**EXCERPTED RECORDS**
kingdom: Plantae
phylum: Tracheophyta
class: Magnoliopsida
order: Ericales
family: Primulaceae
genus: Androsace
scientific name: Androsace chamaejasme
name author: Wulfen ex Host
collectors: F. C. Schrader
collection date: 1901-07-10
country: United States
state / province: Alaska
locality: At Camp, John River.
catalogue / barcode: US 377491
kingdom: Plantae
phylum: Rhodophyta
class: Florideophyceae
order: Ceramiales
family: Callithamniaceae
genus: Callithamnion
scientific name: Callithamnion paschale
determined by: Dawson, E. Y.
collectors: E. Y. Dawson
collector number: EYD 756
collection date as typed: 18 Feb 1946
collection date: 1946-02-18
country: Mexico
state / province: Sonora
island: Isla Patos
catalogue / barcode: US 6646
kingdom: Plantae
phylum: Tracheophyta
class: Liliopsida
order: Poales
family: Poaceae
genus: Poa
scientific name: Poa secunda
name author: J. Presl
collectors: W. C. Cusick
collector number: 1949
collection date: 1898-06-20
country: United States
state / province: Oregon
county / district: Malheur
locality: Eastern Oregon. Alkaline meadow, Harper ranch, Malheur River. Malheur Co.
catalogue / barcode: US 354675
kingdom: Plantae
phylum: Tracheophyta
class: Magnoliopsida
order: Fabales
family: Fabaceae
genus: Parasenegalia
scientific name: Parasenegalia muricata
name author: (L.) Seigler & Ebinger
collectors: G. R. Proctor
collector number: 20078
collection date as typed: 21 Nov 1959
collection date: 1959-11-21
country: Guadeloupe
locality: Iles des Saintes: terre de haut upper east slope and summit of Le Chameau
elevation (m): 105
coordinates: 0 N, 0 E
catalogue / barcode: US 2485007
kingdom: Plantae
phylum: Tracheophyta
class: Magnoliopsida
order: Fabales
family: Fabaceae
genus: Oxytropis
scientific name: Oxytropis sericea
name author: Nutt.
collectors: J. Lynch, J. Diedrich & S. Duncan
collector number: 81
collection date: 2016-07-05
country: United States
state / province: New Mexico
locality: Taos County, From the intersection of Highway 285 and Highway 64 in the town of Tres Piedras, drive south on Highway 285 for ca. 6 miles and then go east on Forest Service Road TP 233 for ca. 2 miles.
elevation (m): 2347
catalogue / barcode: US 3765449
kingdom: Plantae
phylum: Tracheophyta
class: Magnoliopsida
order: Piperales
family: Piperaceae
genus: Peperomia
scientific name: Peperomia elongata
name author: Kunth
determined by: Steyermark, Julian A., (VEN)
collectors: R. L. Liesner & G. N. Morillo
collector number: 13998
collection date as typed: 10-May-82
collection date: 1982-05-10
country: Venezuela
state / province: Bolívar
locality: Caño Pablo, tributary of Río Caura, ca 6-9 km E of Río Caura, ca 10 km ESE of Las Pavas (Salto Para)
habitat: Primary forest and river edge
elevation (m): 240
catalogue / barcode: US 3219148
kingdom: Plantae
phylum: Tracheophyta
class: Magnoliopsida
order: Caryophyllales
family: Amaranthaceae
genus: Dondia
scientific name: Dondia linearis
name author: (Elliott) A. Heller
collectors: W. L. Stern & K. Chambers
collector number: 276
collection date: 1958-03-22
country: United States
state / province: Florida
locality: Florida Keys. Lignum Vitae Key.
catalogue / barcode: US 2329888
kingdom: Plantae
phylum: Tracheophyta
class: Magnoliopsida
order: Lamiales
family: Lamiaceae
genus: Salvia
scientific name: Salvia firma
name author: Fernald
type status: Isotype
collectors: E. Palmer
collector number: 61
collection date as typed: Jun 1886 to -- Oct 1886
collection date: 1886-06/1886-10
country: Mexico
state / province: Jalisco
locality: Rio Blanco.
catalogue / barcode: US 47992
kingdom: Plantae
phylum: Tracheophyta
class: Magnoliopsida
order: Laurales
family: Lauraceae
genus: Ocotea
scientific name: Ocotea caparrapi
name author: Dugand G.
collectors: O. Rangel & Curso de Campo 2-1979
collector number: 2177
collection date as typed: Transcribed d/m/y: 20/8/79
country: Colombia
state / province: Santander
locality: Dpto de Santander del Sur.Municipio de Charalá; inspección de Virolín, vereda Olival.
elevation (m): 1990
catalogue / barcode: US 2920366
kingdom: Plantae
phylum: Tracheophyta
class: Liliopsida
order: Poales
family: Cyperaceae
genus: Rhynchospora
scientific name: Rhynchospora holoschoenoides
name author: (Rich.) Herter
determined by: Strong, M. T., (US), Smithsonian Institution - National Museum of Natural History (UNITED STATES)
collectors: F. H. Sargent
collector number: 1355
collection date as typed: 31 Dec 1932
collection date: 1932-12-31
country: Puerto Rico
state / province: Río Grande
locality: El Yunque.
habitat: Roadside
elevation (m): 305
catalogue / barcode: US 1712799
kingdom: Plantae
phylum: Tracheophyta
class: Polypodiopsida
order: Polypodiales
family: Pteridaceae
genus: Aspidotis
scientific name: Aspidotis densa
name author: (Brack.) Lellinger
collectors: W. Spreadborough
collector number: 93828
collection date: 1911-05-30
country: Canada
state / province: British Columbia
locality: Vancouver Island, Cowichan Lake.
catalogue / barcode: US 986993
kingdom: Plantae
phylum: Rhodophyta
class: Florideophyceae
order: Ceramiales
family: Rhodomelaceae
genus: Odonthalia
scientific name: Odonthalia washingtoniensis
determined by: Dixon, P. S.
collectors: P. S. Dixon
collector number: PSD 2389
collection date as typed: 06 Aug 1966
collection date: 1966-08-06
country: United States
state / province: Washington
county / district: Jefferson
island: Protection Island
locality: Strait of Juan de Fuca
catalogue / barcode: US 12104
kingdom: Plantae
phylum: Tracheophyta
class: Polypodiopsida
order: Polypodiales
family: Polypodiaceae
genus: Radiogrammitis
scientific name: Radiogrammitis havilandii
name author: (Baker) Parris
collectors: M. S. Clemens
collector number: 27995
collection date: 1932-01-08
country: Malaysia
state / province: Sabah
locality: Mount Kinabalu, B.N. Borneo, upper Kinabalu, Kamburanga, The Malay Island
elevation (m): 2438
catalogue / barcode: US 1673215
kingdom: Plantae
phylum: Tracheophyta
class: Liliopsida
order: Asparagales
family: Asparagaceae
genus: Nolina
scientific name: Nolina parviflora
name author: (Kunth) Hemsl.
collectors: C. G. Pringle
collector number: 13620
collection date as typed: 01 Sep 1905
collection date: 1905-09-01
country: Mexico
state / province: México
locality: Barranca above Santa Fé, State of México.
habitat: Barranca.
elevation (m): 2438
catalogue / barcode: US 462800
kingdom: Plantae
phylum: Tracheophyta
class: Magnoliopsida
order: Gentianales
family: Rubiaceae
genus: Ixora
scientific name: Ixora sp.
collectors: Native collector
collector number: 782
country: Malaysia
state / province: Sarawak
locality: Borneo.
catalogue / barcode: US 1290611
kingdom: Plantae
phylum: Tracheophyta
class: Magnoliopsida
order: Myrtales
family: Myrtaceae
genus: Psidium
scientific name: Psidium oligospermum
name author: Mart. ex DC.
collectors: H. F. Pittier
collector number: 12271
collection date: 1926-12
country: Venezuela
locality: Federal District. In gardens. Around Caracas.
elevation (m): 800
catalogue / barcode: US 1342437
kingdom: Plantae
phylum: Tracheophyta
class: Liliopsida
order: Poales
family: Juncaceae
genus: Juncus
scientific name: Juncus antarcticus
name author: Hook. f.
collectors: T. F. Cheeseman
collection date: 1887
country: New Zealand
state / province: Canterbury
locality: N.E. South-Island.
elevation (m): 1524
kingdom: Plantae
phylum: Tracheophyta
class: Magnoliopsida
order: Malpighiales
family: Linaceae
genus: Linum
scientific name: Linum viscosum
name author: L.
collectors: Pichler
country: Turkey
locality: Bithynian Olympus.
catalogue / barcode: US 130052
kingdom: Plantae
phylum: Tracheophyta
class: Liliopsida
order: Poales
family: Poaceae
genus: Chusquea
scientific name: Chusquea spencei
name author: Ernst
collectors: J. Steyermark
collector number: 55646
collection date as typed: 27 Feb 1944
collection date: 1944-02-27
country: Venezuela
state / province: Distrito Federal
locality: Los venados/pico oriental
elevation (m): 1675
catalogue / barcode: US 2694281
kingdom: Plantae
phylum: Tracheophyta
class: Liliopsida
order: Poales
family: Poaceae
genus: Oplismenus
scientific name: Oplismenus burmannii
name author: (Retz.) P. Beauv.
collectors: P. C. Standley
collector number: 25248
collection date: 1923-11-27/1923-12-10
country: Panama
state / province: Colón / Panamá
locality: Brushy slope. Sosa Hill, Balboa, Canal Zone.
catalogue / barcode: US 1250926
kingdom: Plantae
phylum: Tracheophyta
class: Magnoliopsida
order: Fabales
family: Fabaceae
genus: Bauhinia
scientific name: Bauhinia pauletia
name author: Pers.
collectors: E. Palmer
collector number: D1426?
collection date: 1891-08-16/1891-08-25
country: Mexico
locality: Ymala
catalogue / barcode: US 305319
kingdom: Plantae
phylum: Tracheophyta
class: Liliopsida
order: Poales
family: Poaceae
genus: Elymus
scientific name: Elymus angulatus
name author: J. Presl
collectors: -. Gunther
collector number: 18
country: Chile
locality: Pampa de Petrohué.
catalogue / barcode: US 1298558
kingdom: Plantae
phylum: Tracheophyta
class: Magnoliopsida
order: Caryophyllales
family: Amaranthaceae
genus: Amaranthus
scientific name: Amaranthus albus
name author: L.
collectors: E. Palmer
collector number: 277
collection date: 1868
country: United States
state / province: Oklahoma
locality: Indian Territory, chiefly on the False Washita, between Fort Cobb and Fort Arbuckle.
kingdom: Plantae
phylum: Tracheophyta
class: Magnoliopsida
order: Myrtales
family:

**WHAT IS BEING ASKED**
Put everything from the start of the items down to the line containing "state / province: Alaska", both included, into a Markdown table with the columns Row and Entry, numbering each line and omitting any blank lines.

**COMPLETE ANSWER**
| Row | Entry |
|---|---|
| 1 | kingdom: Plantae |
| 2 | phylum: Tracheophyta |
| 3 | class: Magnoliopsida |
| 4 | order: Ericales |
| 5 | family: Primulaceae |
| 6 | genus: Androsace |
| 7 | scientific name: Androsace chamaejasme |
| 8 | name author: Wulfen ex Host |
| 9 | collectors: F. C. Schrader |
| 10 | collection date: 1901-07-10 |
| 11 | country: United States |
| 12 | state / province: Alaska |